**Exercise**
In the records below, copy out word for word the lines starting at the one that contains "Rendered at 1654 by 1241 pixels." and ending at the one that contains "title Ejemplos de", including both of those lines.

**Rows from a layout dataset**
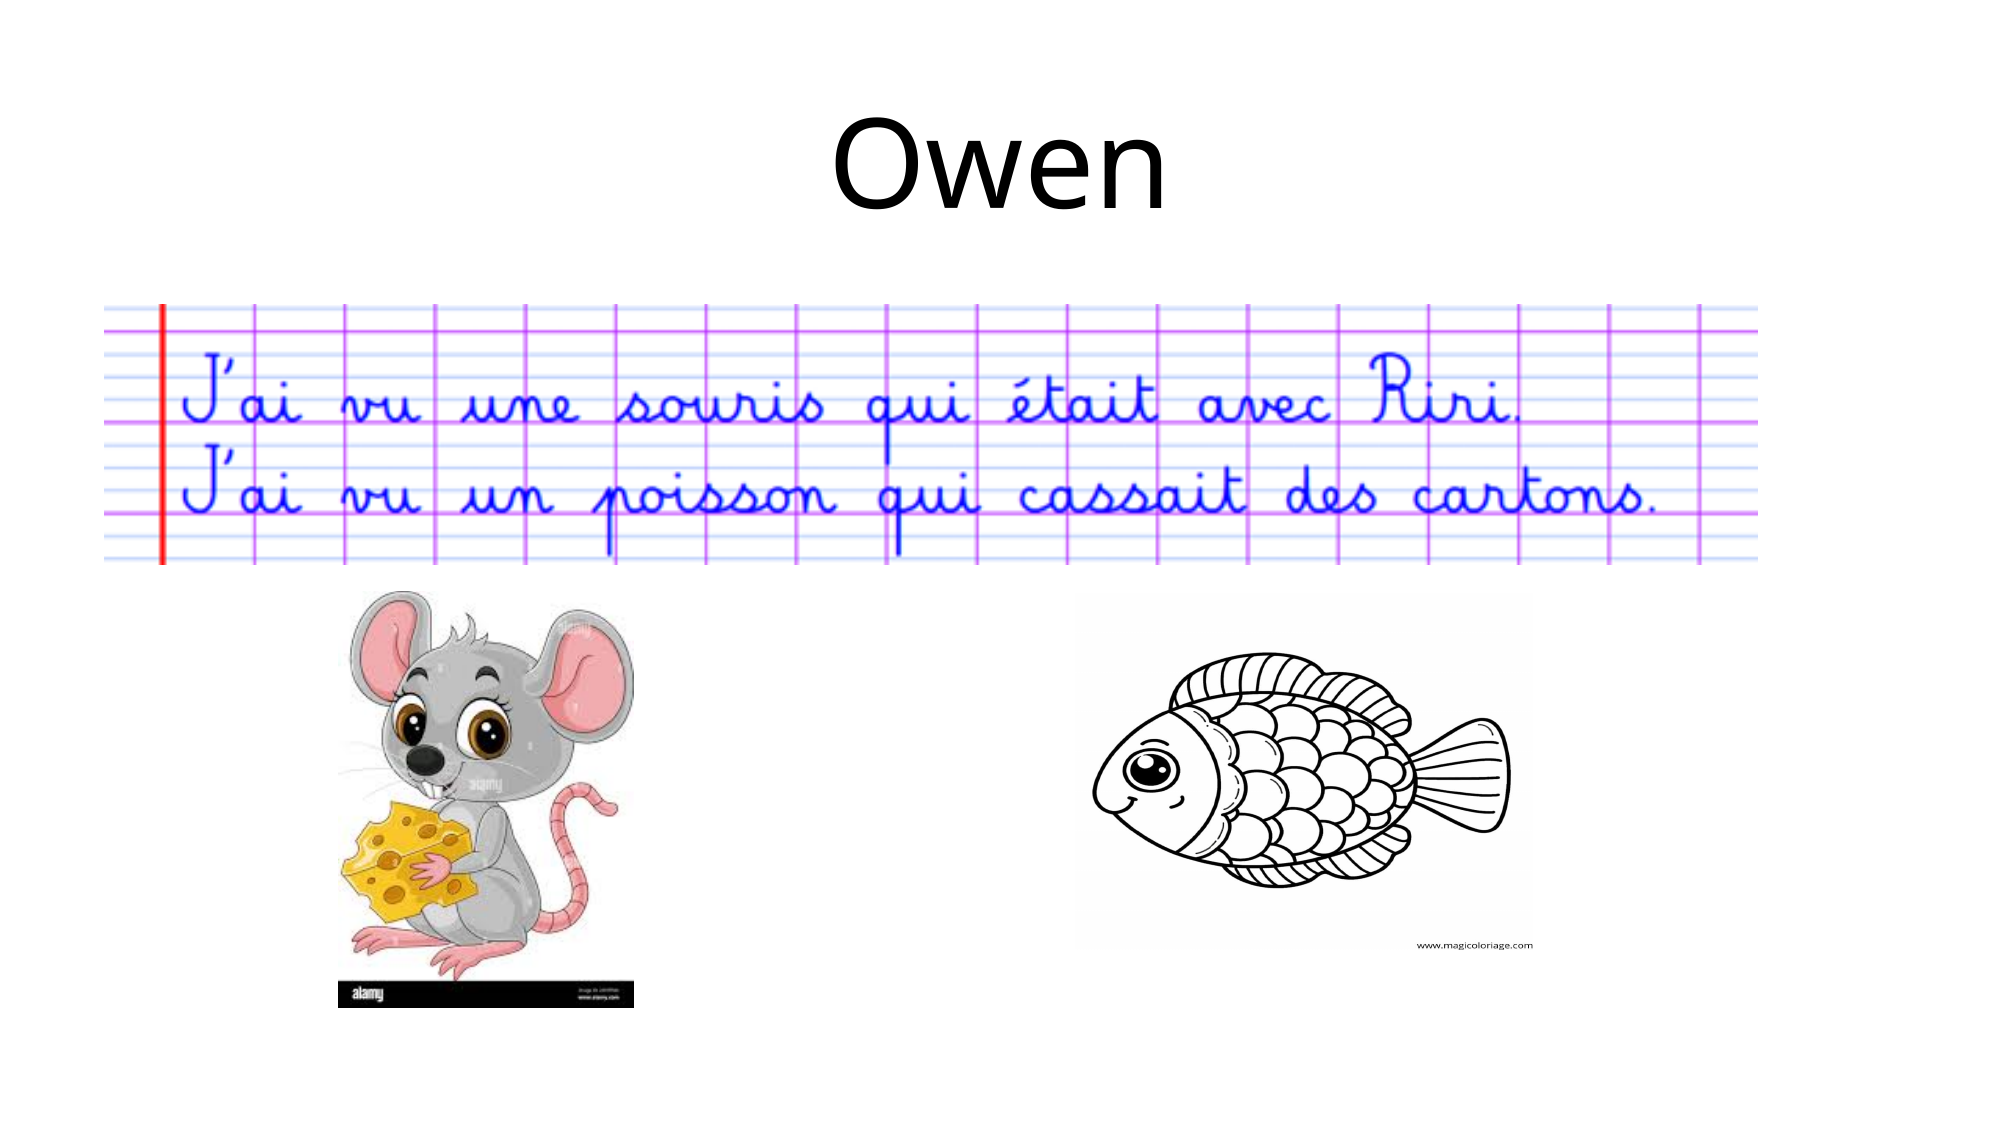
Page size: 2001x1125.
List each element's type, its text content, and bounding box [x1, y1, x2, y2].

picture [1075, 593, 1533, 950]
picture [104, 304, 1758, 565]
title Owen [137, 59, 1863, 278]
picture [338, 591, 634, 1008]
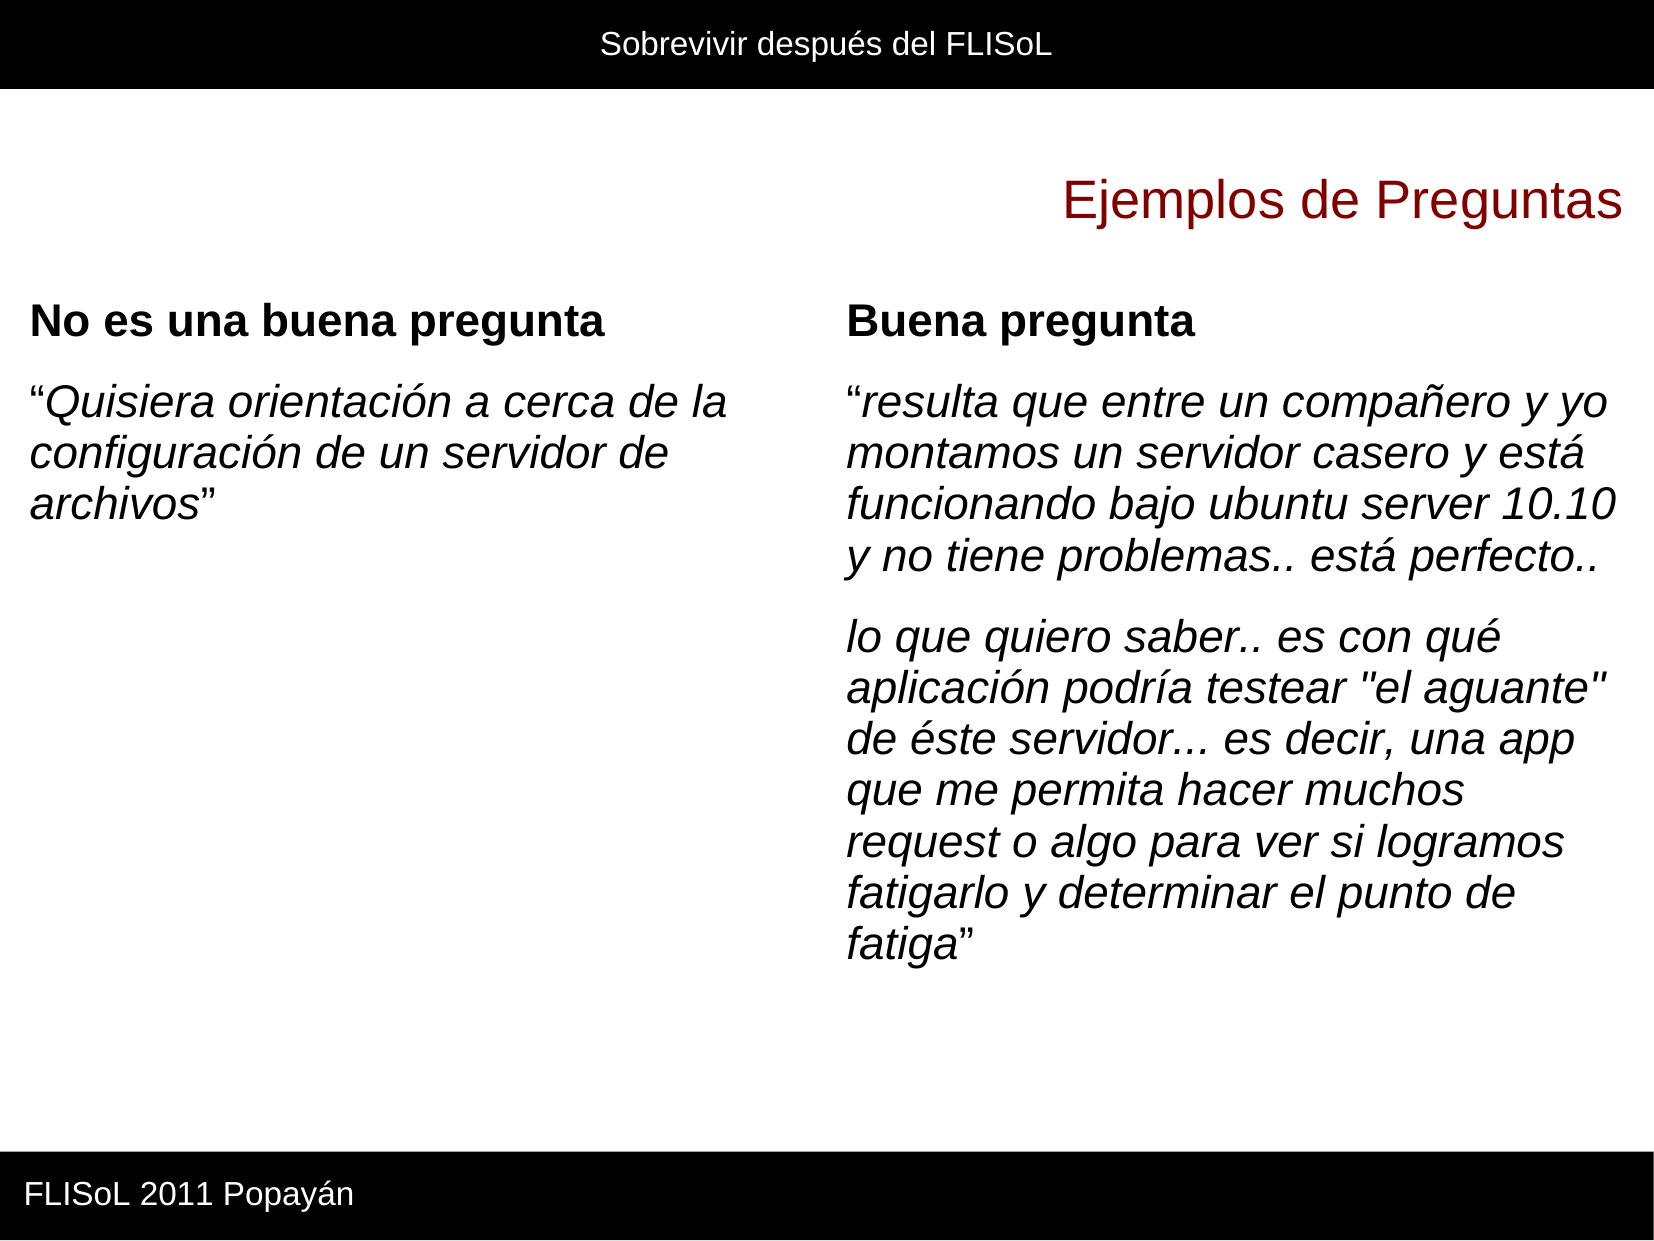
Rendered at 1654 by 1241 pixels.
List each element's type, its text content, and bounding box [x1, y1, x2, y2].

list No es una buena pregunta “Quisiera orientación a cerca de la configuración de un servidor de archivos” [29, 295, 808, 1122]
title Ejemplos de Preguntas [147, 147, 1625, 252]
list Buena pregunta “resulta que entre un compañero y yo montamos un servidor casero y está funcionando bajo ubuntu server 10.10 y no tiene problemas.. está perfecto.. lo que quiero saber.. es con qué aplicación podría testear "el aguante" de éste servidor... es decir, una app que me permita hacer muchos request o algo para ver si logramos fatigarlo y determinar el punto de fatiga” [846, 295, 1625, 1122]
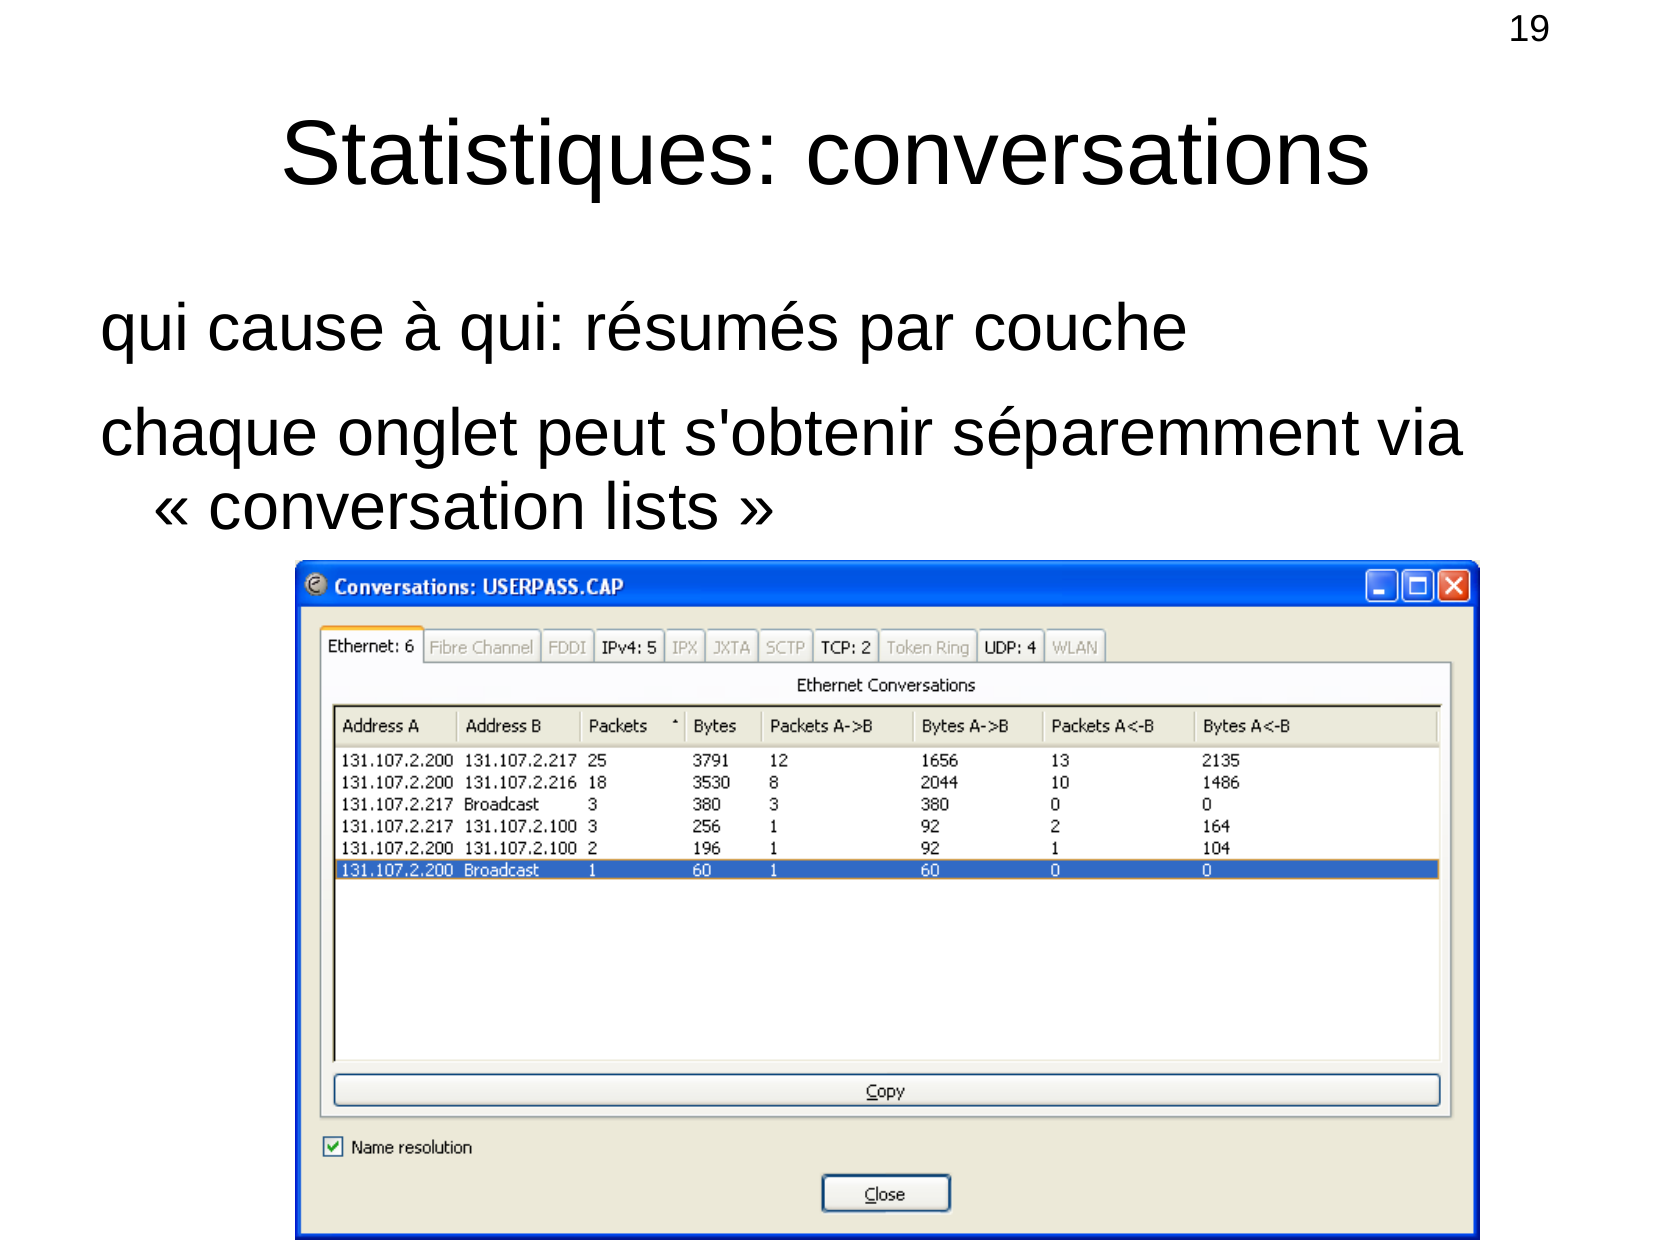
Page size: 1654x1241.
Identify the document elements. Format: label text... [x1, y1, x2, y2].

**Expected output**
Rendered at 1654 by 1241 pixels.
List each element's type, its text content, and bounding box [x1, y1, x2, y2].

list No es una buena pregunta “Quisiera orientación a cerca de la configuración de un servidor de archivos” [29, 295, 808, 1122]
title Ejemplos de Preguntas [147, 147, 1625, 252]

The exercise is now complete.